Architect: Mary Arnold-Forster
Tokavaig, Isle of Skye
Occupying a truly magical position overlooking Loch Eishort on the southern end of Skye, this beautifully conceived house was designed by architect Mary Arnold-Forster for her own use. The house is situated in an area of the island known as ‘The Sleat’ – the garden of Skye – surrounded by native woodland, against the backdrop of The Cullins rocky mountain range.
The orientation of the house has been devised to capture the wonderful views across the water to the small islands of Rhum and Canna.
The ground floor is largely open-plan, containing a kitchen, dining area and seating area centred around a wood-burning stove. Double sliding doors open to the west-facing deck and garden, with views of the water. External slatted shutters, fixed on tracks, can be drawn across the large windows. There are four bedrooms in total – two double and two twin rooms – three of which are positioned on the ground floor.
The first floor has a larger reception room at one end, with an extraordinary picture window that looks out towards the hills behind the house, and a master bedroom with dressing room and en-suite bathroom.

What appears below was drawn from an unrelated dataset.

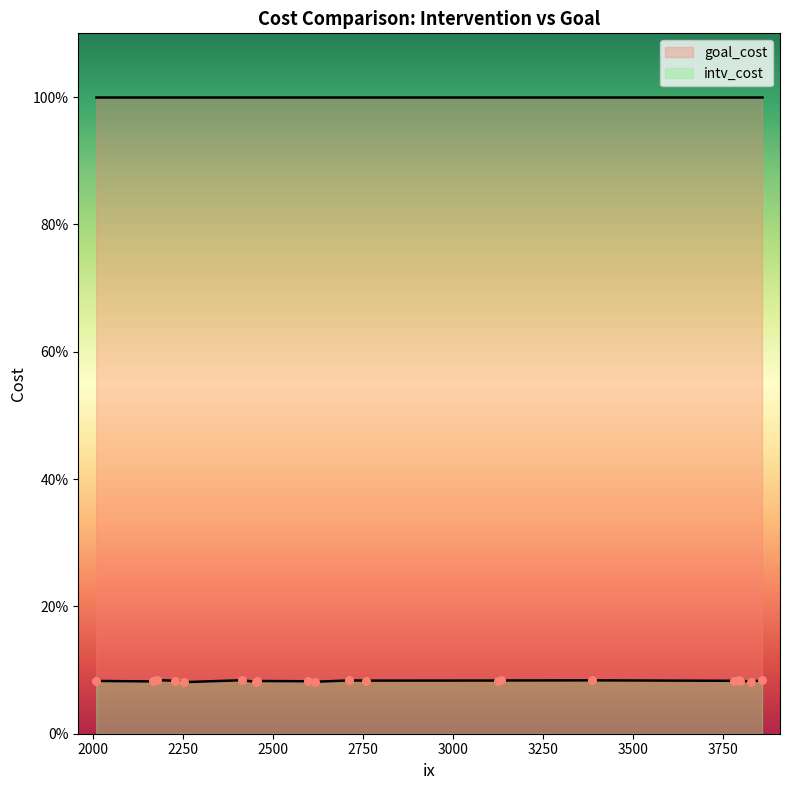

Which series has the largest total across all categories?

goal_cost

The house has underfloor heating throughout and is otherwise heated by the wood-burning stove, which has a flue that rises centrally through the upper-floor landing.
Skye is an inspiring wilderness surrounded by stunning landscapes, and an extraordinary place for wildlife watching. Otters, seals, whales, dolphins and red deer, amongst others, roam wild in and around the island. Skye is a world-class destination for walkers and climbers, with The Kintail hills, Cuillin Range and The Trotternish Ridge on the doorstep. The Cuillin Range has 12 Munros – peaks above 3000 ft (914m) – for the more experienced climbers.
In recent years Skye has built a reputation as a real foodie destination, with particularly notable restaurants at Three Chimneys (once voted in the top 50 restaurants in the world), and the Michelin-starred Kinloch House Hotel restaurant. There is a wonderful seafood cafe on the pier at Kyle of Lochalsh, that serves fresh fish in the summer season.
Tokavaig is accessible by road via the Skye Bridge, around two and half hours from Iverness Airport. From March/April to October there is a ferry service to the island via the Glenelg to Kylerhea ferry. Trains either run from Inverness to Kyle of Lochalsh, or from Fort William to Mallaig, where you can hire a car to complete the journey. Sleeper trains leave from London Kings Cross and arrive in Inverness at around 8am.
Closing bids midday on the 22nd June.
Please note that all areas, measurements and distances given in these particulars are approximate and rounded. The text, photographs and floor plans are for general guidance only. The Modern House has not tested any services, appliances or specific fittings — prospective purchasers are advised to inspect the property themselves. All fixtures, fittings and furniture not specifically itemised within these particulars are deemed removable by the vendor.
Having qualified as an architect in 1992, Mary Arnold-Forster has spent the last two decades working on projects on remote and wild sites across the highlands and islands of the west coast of Scotland.
Working independently, and in conjunction with Dualchas Architects, she has focused on creating quiet, restrained and beautifully crafted structures, based on a rigorous study of site, context and landscape. Arnold-Forster’s practice is grounded in a belief that architecture should not only be fit for purpose, but should lift the spirits.